10th anniversary of Hurricane Katrina inspires multimedia novel



An "Elegy for the Lost City," written by a career musician about New Orleans, can't help but be jazzed up, jived, and funkified by the diverse assemblage of world-class players, homey hipsters, and denizens of the Deep South in this “down river Lake Woebegone,” so described in this pre-book release review by Pulitzer Prize-Nominated Playwright and Peabody Award Winner Willy Holtzman.
“Elegy” is cast in the accents and attitudes of New AW-lins, where elongated vowels can take on a life of their own and real life characters like Dr. John and Harry Connick Jr. pop up amid the fictitious inhabitants of this deeply-rooted, dialect-rich place.

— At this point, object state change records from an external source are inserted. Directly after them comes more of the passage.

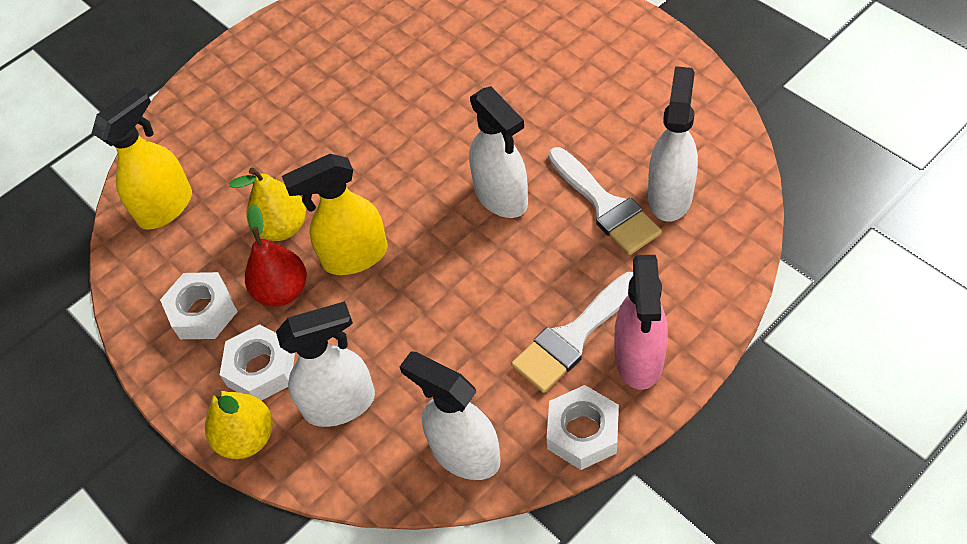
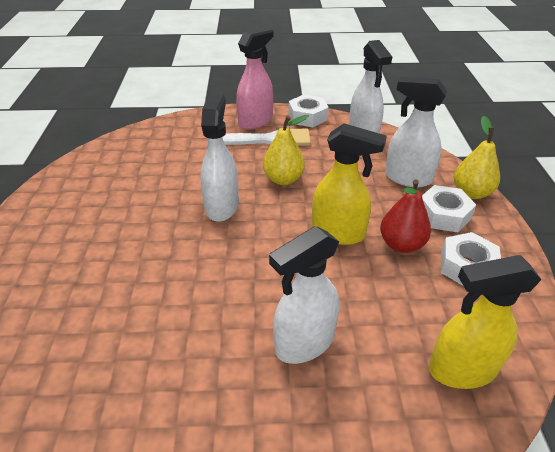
camera: 145 degrees left, 15 degrees down
(282, 227) = (371, 282): yellow pear -> yellow pear (283, 179)
(605, 206) = (183, 170): white brush -> none
(670, 195) = (151, 155): white spray bottle -> white spray bottle (304, 343)

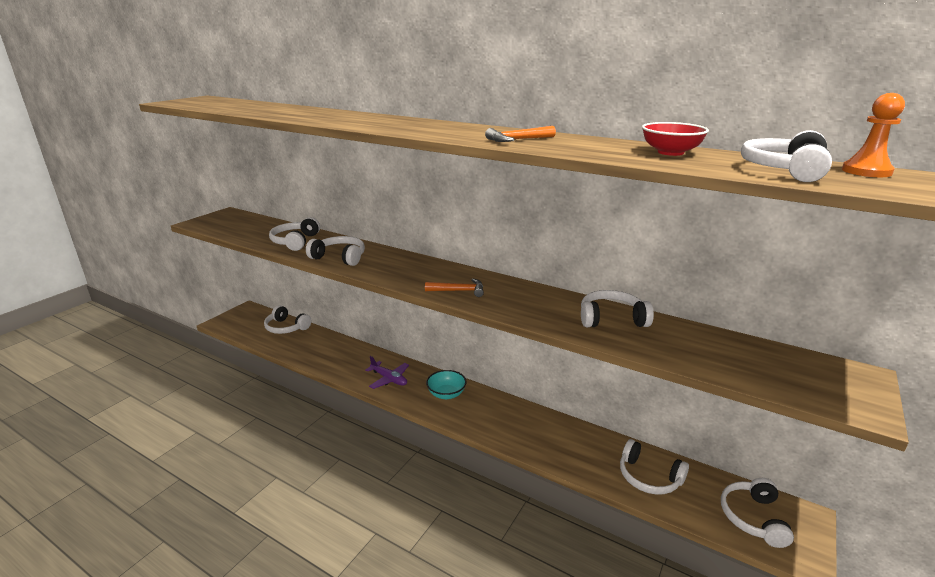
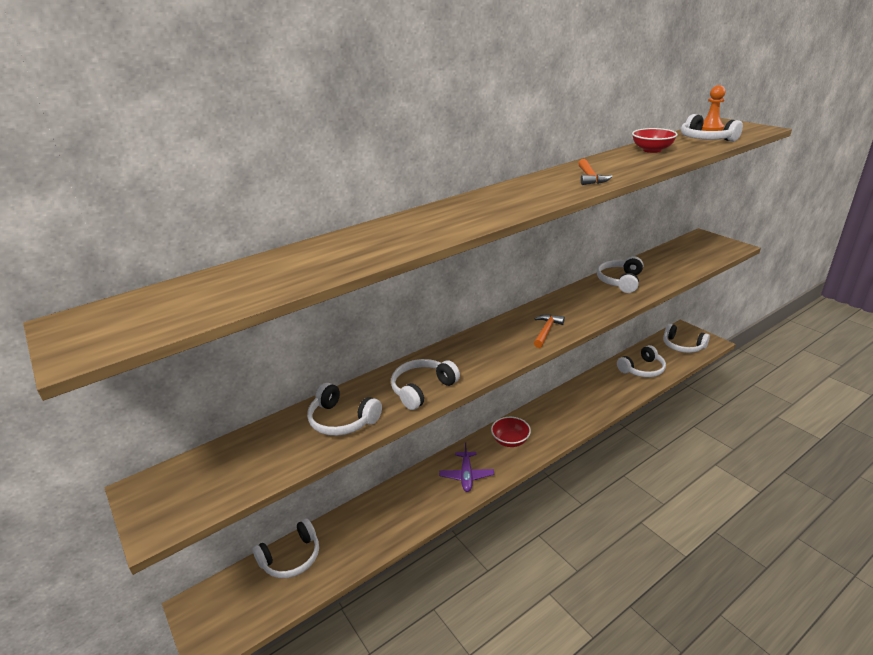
camera: 65 degrees left, 5 degrees up
(389, 379) = (466, 476): purple plane -> purple plane turned 120 degrees clockwise
(446, 394) = (510, 441): turquoise bowl -> red bowl

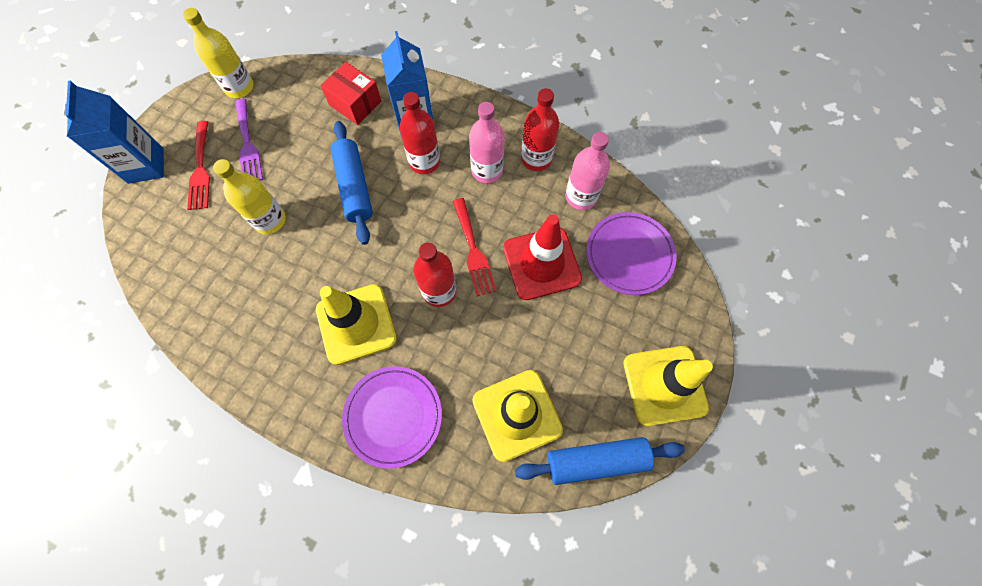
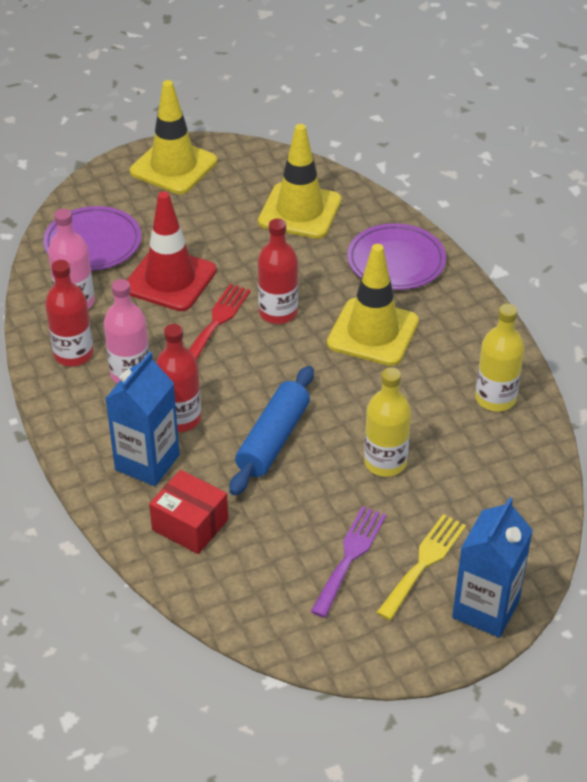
camera: 140 degrees left, 25 degrees down
(200, 169) = (423, 563): red fork -> yellow fork
(239, 87) = (306, 637): yellow bottle -> yellow bottle (495, 398)
(355, 103) = (190, 525): red box -> red box turned 45 degrees counterclockwise
(596, 460) = (271, 162): blue rolling pin -> none

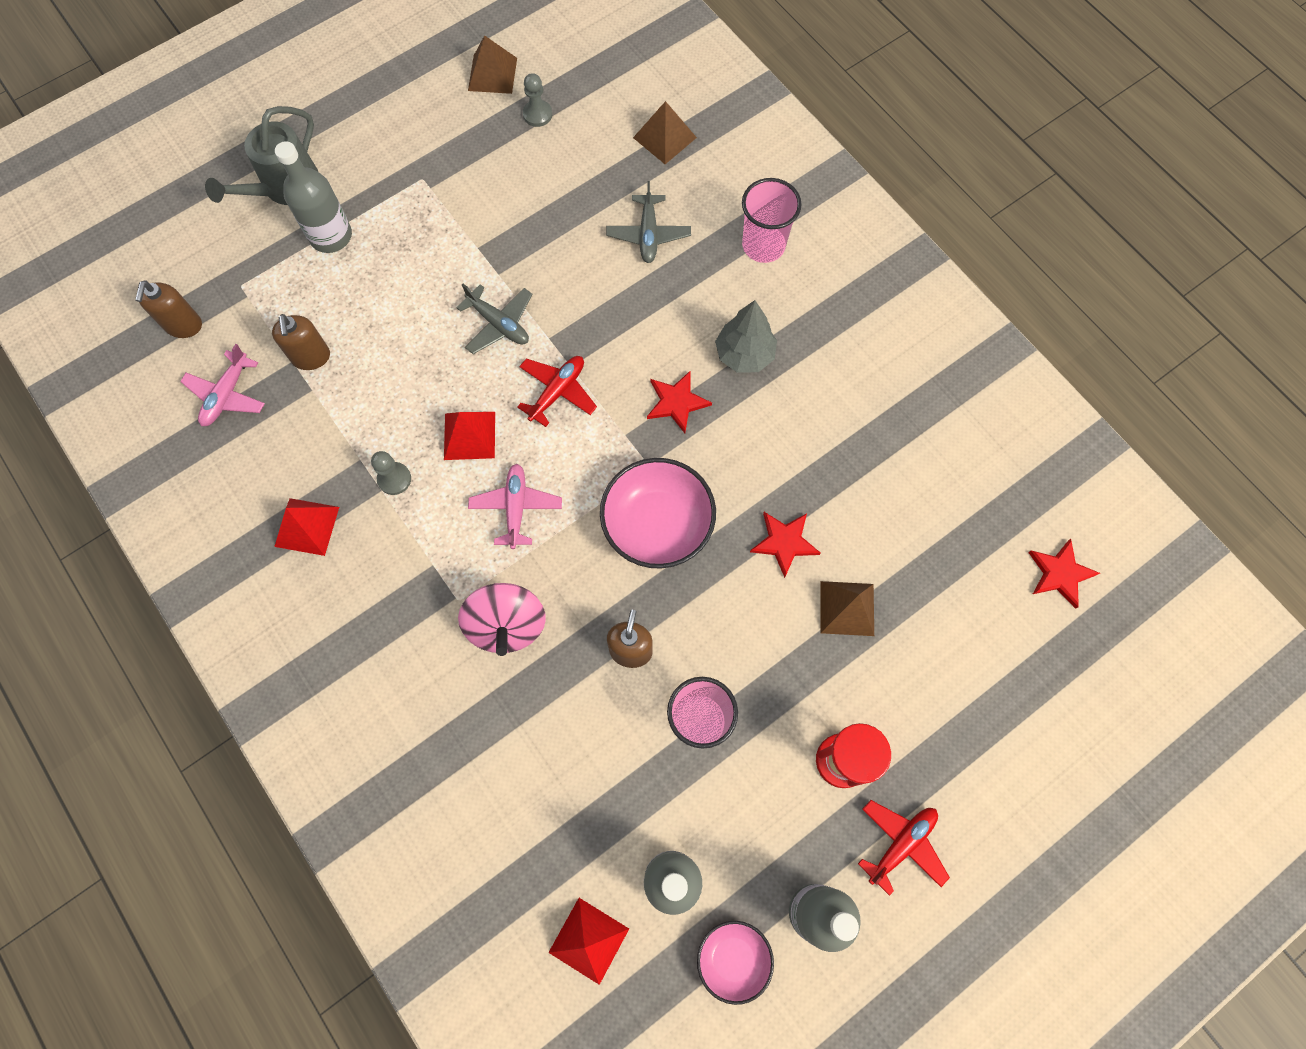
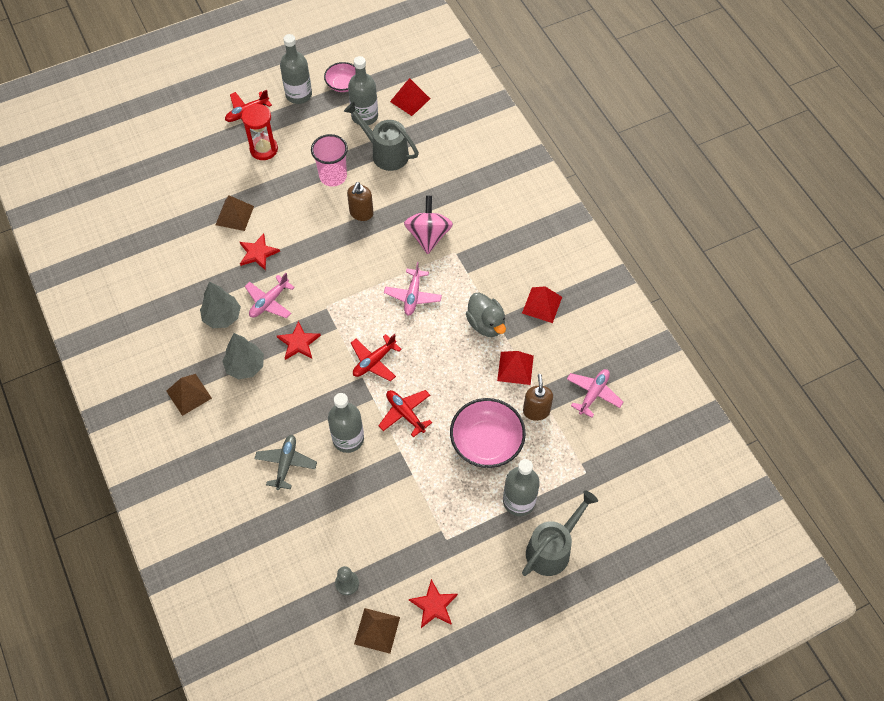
camera: 170 degrees left, 10 degrees down
(183, 325) = (625, 448): brown soap dispenser -> none
(394, 479) = (486, 324): grey pawn -> grey duck
(469, 435) = (435, 343): red pyramid -> red pyramid (515, 368)
(499, 324) = (405, 413): grey plane -> red plane
(572, 278) = (348, 439): none -> grey bottle
(614, 793) = (385, 153): none -> grey watering can
(657, 524) = (329, 274): pink bowl -> pink bowl (486, 442)
(664, 137) = (252, 544): brown pyramid -> brown pyramid (189, 394)
(740, 460) = (269, 302): none -> pink plane
(763, 245) = (206, 441): pink cup -> none
(804, 424) = (222, 317): none -> grey tree
(1060, 573) = (108, 214): red star -> red star (434, 605)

A pop culture countdown to the apocalypse with Hurricane Katrina as an allegory for what awaits us all, Goldstein’s “Ficto-Reality” novel is filled with tragic untimely losses mirroring the Storm’s holocaust. Edited by Michael Lydon, founding editor of Rolling Stone and dean of American rock journalists, “Elegy” is set among the music and restaurant worlds of New Orleans and spans the centuries in time-tripping style with the Crescent City as its epicenter. Lydon was enthralled by Goldstein’s “free-flowing prose, peppered with stinging humor,” describing it as “A book to be savored like a spicy crawfish bisque – read it, but be warned of this risk: you may soon feel an overwhelming urge to experience ‘N’awlins,’ not just through Goldstein’s eyes and ears, but by spending a few weeks there yourself.”

“An Elegy for the Lost City” brings a post-modern interpretation to the calamitous events of Hurricane Katrina, where every neighborhood bears the scars of “dat’s not dere no more” and every corner turns on the memory at those who were taken, or still unable to return. Encompassing 300 years of history from D’Iberville to modern day DuFossats, “Elegy“ enters a diverse world of jazz, jambalaya and funk–Jesus, Jews and Buddhism. It’s hushpuppies, crawfish and kreplach, spirits in mystic visions, shape-shifting guides, imaginary friends, and past-life revelation; a spicy world where mystery abounds. In New Orleans’ first satellite outpost of St. Louis, the disparate families of “Elegy,” under the spell of cosmic confluence all share attendance at the most famous and unique event in baseball’s epic storied history, 1961’s “Miracle of the Foul Balls,” featuring Roberto Clemente’s World Champion Pittsburgh Pirates against the Cardinals.